In another interesting inversion, the film's ethical impulse comes from Lorna, an Eastern European character, amidst Western Europeans corrupted by the scrappy pursuit of money. This challenges the long-standing geographical narrative of the Eastern and slavic nations of the continent only slowly emerging from a natural proclivity to servility and corruption, be it to feudal lords, Turks, or Communist dictators, and lagging behind the progressive prosperity of the West. The "spirit of capitalism" is capable of awfully vile things, Protestant or not.

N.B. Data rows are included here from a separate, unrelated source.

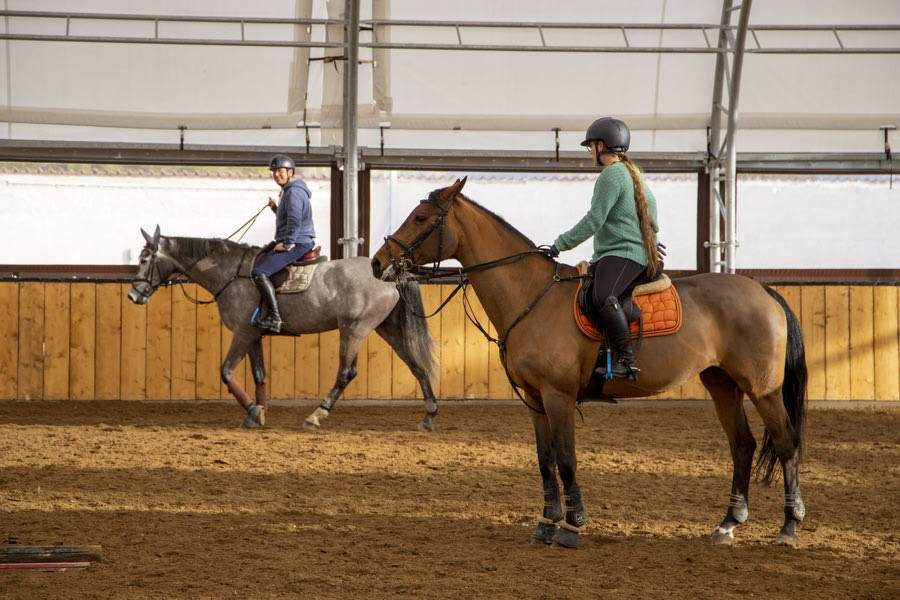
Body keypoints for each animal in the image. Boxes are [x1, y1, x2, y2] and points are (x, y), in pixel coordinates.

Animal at [127, 226, 440, 432]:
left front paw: (254, 410)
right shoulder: (253, 335)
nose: (133, 295)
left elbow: (226, 372)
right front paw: (258, 413)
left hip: (354, 329)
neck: (230, 274)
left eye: (144, 259)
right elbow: (259, 375)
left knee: (346, 373)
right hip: (389, 329)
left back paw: (316, 416)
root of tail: (389, 274)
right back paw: (428, 415)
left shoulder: (242, 334)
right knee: (416, 365)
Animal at [372, 177, 808, 548]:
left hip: (763, 389)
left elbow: (566, 461)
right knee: (743, 445)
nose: (378, 263)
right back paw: (728, 523)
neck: (532, 295)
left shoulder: (558, 397)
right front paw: (546, 523)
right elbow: (545, 461)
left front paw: (571, 525)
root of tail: (763, 289)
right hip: (722, 384)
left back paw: (789, 527)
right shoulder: (535, 401)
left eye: (421, 218)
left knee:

Agnes Varda, although associated with France in every way, was actually born Belgian, as her autobiographical essay film, The Beaches of Agnes, tells. True to its title, the lively octogenarian Varda narrates a collage of her life and loves, which all lead back to the sea, suggested as the font of her imagination. The film works both as a personalized account in documentary fashion of her life and work, and as a sly, engaging exploration of creative existence broadly considered, in the manner of her life long friend Chris Marker (who appears in the form of a cartoon cat, why not?) Varda's considerable charm and intuition for successful cinematic experiments (she is clearly having a blast with the camera and montage after all these years!) raise it above narcissistic nostalgia to a true work of art, if a humble one. It is a work that will not be considered an after thought to her career, destined to DVD extra menus, but an essential part of her ouevre.

*********************
I noted in slight alarm today, that aside from these Belgian gems, my viewing and re-viewing list from the past week reads like an Amazon list of sociopathic murderer films: The Bridesmaid (Chabrol, 2004), The Honeymoon Killers (Kastle, 1969), Badlands (Malick, 1973), & Blue Velvet (Lynch, 1986). I'm not sure whether to chalk it up to the DVD collection at my new local library branch, of some darker element of my subconscious rearing up. Oh yes, I can't forget the outdoor screening of Chaplin's The Kid last week- a beautiful saving grace.